NO MIND APART FROM GOD
The understanding gained in Christian Science that God is all there is brings unbounded joy to the one seeking absolute Truth and an answer to the puzzle of mortal existence. How wonderful to discover that disease is not real and so can be healed, to find that God, Mind, is the only cause, and that consequently life is not a mixture of good and evil but is good alone.
Accepting divine Mind as cause results in a great falling away of limitations, perhaps even in a healing of disease of long standing. But sometimes with the passing of time one becomes dissatisfied with his progress. His inspiration seems to fade, and his joy grows dull. Not recognizing his spiritual status as a son of God, he may be tempted to consider himself a mortal, working up to perfection, and the kingdom of heaven a goal to be attained in the dim future. "If only unbroken harmony could be maintained," he thinks, "if I could always hold to the truth as all, instead of battling with error. Why do I surmount one problem only to come face to face with another?"

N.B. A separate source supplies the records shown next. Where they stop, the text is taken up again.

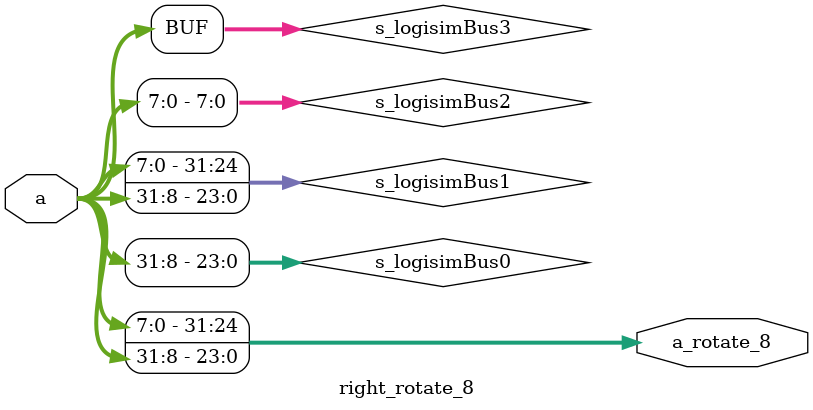
<source format=v>
/******************************************************************************
 ** Logisim-evolution goes FPGA automatic generated Verilog code             **
 ** https://github.com/logisim-evolution/                                    **
 **                                                                          **
 ** Component : right_rotate_8                                               **
 **                                                                          **
 *****************************************************************************/

module right_rotate_8( a,
                       a_rotate_8 );

   /*******************************************************************************
   ** The inputs are defined here                                                **
   *******************************************************************************/
   input [31:0] a;

   /*******************************************************************************
   ** The outputs are defined here                                               **
   *******************************************************************************/
   output [31:0] a_rotate_8;

   /*******************************************************************************
   ** The wires are defined here                                                 **
   *******************************************************************************/
   wire [23:0] s_logisimBus0;
   wire [31:0] s_logisimBus1;
   wire [7:0]  s_logisimBus2;
   wire [31:0] s_logisimBus3;

   /*******************************************************************************
   ** The module functionality is described here                                 **
   *******************************************************************************/

   /*******************************************************************************
   ** Here all wiring is defined                                                 **
   *******************************************************************************/
   assign s_logisimBus0[0]  = s_logisimBus3[8];
   assign s_logisimBus0[10] = s_logisimBus3[18];
   assign s_logisimBus0[11] = s_logisimBus3[19];
   assign s_logisimBus0[12] = s_logisimBus3[20];
   assign s_logisimBus0[13] = s_logisimBus3[21];
   assign s_logisimBus0[14] = s_logisimBus3[22];
   assign s_logisimBus0[15] = s_logisimBus3[23];
   assign s_logisimBus0[16] = s_logisimBus3[24];
   assign s_logisimBus0[17] = s_logisimBus3[25];
   assign s_logisimBus0[18] = s_logisimBus3[26];
   assign s_logisimBus0[19] = s_logisimBus3[27];
   assign s_logisimBus0[1]  = s_logisimBus3[9];
   assign s_logisimBus0[20] = s_logisimBus3[28];
   assign s_logisimBus0[21] = s_logisimBus3[29];
   assign s_logisimBus0[22] = s_logisimBus3[30];
   assign s_logisimBus0[23] = s_logisimBus3[31];
   assign s_logisimBus0[2]  = s_logisimBus3[10];
   assign s_logisimBus0[3]  = s_logisimBus3[11];
   assign s_logisimBus0[4]  = s_logisimBus3[12];
   assign s_logisimBus0[5]  = s_logisimBus3[13];
   assign s_logisimBus0[6]  = s_logisimBus3[14];
   assign s_logisimBus0[7]  = s_logisimBus3[15];
   assign s_logisimBus0[8]  = s_logisimBus3[16];
   assign s_logisimBus0[9]  = s_logisimBus3[17];
   assign s_logisimBus1[0]  = s_logisimBus0[0];
   assign s_logisimBus1[10] = s_logisimBus0[10];
   assign s_logisimBus1[11] = s_logisimBus0[11];
   assign s_logisimBus1[12] = s_logisimBus0[12];
   assign s_logisimBus1[13] = s_logisimBus0[13];
   assign s_logisimBus1[14] = s_logisimBus0[14];
   assign s_logisimBus1[15] = s_logisimBus0[15];
   assign s_logisimBus1[16] = s_logisimBus0[16];
   assign s_logisimBus1[17] = s_logisimBus0[17];
   assign s_logisimBus1[18] = s_logisimBus0[18];
   assign s_logisimBus1[19] = s_logisimBus0[19];
   assign s_logisimBus1[1]  = s_logisimBus0[1];
   assign s_logisimBus1[20] = s_logisimBus0[20];
   assign s_logisimBus1[21] = s_logisimBus0[21];
   assign s_logisimBus1[22] = s_logisimBus0[22];
   assign s_logisimBus1[23] = s_logisimBus0[23];
   assign s_logisimBus1[24] = s_logisimBus2[0];
   assign s_logisimBus1[25] = s_logisimBus2[1];
   assign s_logisimBus1[26] = s_logisimBus2[2];
   assign s_logisimBus1[27] = s_logisimBus2[3];
   assign s_logisimBus1[28] = s_logisimBus2[4];
   assign s_logisimBus1[29] = s_logisimBus2[5];
   assign s_logisimBus1[2]  = s_logisimBus0[2];
   assign s_logisimBus1[30] = s_logisimBus2[6];
   assign s_logisimBus1[31] = s_logisimBus2[7];
   assign s_logisimBus1[3]  = s_logisimBus0[3];
   assign s_logisimBus1[4]  = s_logisimBus0[4];
   assign s_logisimBus1[5]  = s_logisimBus0[5];
   assign s_logisimBus1[6]  = s_logisimBus0[6];
   assign s_logisimBus1[7]  = s_logisimBus0[7];
   assign s_logisimBus1[8]  = s_logisimBus0[8];
   assign s_logisimBus1[9]  = s_logisimBus0[9];
   assign s_logisimBus2[0]  = s_logisimBus3[0];
   assign s_logisimBus2[1]  = s_logisimBus3[1];
   assign s_logisimBus2[2]  = s_logisimBus3[2];
   assign s_logisimBus2[3]  = s_logisimBus3[3];
   assign s_logisimBus2[4]  = s_logisimBus3[4];
   assign s_logisimBus2[5]  = s_logisimBus3[5];
   assign s_logisimBus2[6]  = s_logisimBus3[6];
   assign s_logisimBus2[7]  = s_logisimBus3[7];

   /*******************************************************************************
   ** Here all input connections are defined                                     **
   *******************************************************************************/
   assign s_logisimBus3[31:0] = a;

   /*******************************************************************************
   ** Here all output connections are defined                                    **
   *******************************************************************************/
   assign a_rotate_8 = s_logisimBus1[31:0];

endmodule

</source>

Should one find himself in this unsatisfactory state of thought, there is no cause for dismay, but there is certainly a great need for an awakening. For, if self-pity is indulged or allowed to operate as one's own thinking, this unscientific standpoint would keep the student from experiencing his God-given dominion—complete harmony. Inadvertently claiming a separate mind, the student is subjecting himself to all the frustrations and limitations of the human mind. This is an impossible premise, and confusion is naturally the result.
Mary Baker Eddy says in "Science and Health with Key to the Scriptures" (p. 126 ): "Human thought never projected the least portion of true being. Human belief has sought and interpreted in its own way the echo of Spirit, and so seems to have reversed it and repeated it materially; but the human mind never produced a real tone nor sent forth a positive sound." And on page 492 of the same work she says, "God is Mind, and God is infinite; hence all is Mind." Where, then, in the allness of God can there be a separate human mind, battling with a problem?
The solution lies in our letting go of a mortal concept of life, in our refusing to give it identification as man. The limited, material sense of life is all that is discordant and diseased, impoverished or in peril. No one wants this sense of life, and thanks to the revelation of Christian Science, no one has to believe it.
Isaiah must have had a clear understanding of God as the only creator and of man as His immortal son, for he said (2:22 ), "Cease ye from man, whose breath is in his nostrils: for wherein is he to be accounted of?" And he recorded these wonderfully comforting and reassuring messages he received from God (43:10-12): "Before me there was no God formed, neither shall there be after me. I, even I, am the Lord; and beside me there is no saviour.... Therefore ye are my witnesses, saith the Lord, that I am God."
Here, the experience of a Christian Scientist may serve a useful purpose. A few years ago she suddenly became afraid of a disease that was being given great publicity and described as incurable. Symptoms of it appeared. There was a helpless sense of not being able to rise above it. The suggestion of incurability was so aggressive that she felt convinced that neither her own understanding nor that of anyone else could save her. She believed that her inability to realize and to maintain the truth could prevent her restoration to harmony —as if human frailty could keep God from being All!
In deep gloom she went through a period of physical and mental depression and pain. But greater than all desire for healing was a sincere longing to find the ultimate truth of the universe. She finally gave up all attempts to save her life and sought only to find God. Was there another power? Surely there could not be. Then it was that she saw, faintly at first but with increasing conviction and relief, that she really had no life apart from God to live or to lose; no personal understanding of truth, either strong or weak; no mind of her own apart from divine Mind. And she concluded that God, good, is All, whether human sense sees it or not.
The symptoms of the disease gradually disappeared. She was healed. Error had been vanquished by the truth—the truth that God is the only Life and the only Mind.
With new meaning she read again in Science and Health the inspired chapter entitled "Recapitulation."' Here on page 475 our Leader describes man as "that which has no separate mind from God; that which has not a single quality underived from Deity; that which possesses no life, intelligence, nor creative power of his own, but reflects spiritually all that belongs to his Maker."
It may appear that an experience is harsh, but when the light of Truth dawns, we see that it was only a supposed mental conflict, without cause, presence, power, or individuality. The Christ, Truth, is always at hand, gently insisting on the recognition of God as Mind, as All, and saying (Matt. 25:34 ), "Come, ye blessed of my Father, inherit the kingdom prepared for you from the foundation of the world."